Only five of us were arguing about the score
of a forward, one-and-a-half triple twist
with absolutely rip entry, executed
by an unpronounceable stiff-stepping Russian
because the sixth was busy in the kitchen.
I couldn't help noticing how Jane had made
every surface sparkle, clutter-free, neat tray
of snacks, napkins fanned on the coffee table,
fresh daisies on the mantel and by the door.
The Russian's entry was smooth, minimal splash,
but his come out had been a tiny bit clumsy.
So Jane's future ex-husband said, anyway,
and when he called out that he wouldn't mind
another beer as long as she was up,
and she called back that she'd just brought him one,
he had to say something. Because there it stood,
still frosty, darkening the coaster at his elbow.

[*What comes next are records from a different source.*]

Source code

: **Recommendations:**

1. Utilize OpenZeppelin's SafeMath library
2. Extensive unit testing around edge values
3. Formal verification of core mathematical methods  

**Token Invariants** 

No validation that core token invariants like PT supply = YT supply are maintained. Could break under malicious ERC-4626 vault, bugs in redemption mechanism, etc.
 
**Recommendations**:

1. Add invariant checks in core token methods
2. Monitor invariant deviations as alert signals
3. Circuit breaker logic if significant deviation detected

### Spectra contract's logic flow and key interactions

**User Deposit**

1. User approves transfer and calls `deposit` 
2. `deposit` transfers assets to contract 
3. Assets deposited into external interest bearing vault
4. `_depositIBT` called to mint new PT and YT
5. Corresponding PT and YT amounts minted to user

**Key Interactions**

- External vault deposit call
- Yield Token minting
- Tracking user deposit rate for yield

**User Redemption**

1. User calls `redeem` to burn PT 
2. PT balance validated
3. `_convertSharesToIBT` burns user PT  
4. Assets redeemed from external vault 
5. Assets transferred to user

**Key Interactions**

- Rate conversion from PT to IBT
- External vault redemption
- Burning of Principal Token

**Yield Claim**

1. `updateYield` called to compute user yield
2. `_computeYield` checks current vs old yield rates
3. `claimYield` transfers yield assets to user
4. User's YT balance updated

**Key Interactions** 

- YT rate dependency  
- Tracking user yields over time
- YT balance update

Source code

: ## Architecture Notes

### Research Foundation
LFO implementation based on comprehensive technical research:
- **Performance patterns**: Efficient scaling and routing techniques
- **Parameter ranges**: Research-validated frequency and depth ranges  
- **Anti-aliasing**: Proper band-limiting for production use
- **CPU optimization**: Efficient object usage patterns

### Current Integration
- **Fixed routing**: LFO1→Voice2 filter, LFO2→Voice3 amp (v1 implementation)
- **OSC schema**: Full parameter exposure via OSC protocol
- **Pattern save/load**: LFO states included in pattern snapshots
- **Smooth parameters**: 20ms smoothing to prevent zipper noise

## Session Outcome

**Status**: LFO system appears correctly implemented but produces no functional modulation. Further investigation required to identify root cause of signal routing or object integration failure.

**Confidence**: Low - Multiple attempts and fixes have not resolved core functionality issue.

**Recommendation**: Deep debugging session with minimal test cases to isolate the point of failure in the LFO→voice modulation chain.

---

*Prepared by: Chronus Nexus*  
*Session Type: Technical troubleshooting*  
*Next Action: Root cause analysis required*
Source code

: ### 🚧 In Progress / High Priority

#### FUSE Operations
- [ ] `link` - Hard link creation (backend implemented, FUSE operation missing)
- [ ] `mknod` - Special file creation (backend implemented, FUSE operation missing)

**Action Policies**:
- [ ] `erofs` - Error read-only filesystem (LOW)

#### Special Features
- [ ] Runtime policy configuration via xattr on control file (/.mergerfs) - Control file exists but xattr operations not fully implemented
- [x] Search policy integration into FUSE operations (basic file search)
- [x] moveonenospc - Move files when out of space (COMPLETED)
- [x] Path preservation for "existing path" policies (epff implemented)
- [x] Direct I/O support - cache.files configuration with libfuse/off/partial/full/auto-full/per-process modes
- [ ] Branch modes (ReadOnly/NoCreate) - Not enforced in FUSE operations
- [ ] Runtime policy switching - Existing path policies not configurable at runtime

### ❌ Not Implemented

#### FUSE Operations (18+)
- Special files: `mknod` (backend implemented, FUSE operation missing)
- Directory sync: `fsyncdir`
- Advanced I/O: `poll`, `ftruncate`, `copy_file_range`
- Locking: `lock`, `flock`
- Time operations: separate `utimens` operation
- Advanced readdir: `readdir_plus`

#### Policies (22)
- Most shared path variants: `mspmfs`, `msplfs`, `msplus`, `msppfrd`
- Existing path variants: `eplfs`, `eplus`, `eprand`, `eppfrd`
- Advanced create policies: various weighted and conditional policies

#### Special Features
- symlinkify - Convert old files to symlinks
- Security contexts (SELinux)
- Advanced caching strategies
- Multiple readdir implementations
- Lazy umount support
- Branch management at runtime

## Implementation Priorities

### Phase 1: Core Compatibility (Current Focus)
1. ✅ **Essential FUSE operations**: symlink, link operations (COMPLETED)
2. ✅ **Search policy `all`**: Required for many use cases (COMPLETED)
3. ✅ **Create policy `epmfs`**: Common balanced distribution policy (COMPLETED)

He said now that's the sign of a good wife,
like a good waitress, you're hardly even aware
when she's there. By now Jane had entered,
her arms crossed in a kind of tuck position.
Her approach was understated but forceful,
and the deftness of the look she sent him
when he finally looked up at her
was so pure and deep and swift, it left
hardly a ripple there in the room among us.
How cleverly she uses the language of Olympics competition (is there even such a thing as a "one-and-a-half triple twist"?) and judging to skewer Jane's "future ex-husband," who scores 10's across the board demonstrating his boorishness. J. Allyn Rosser is entertaining as hell, and she can even be instructive.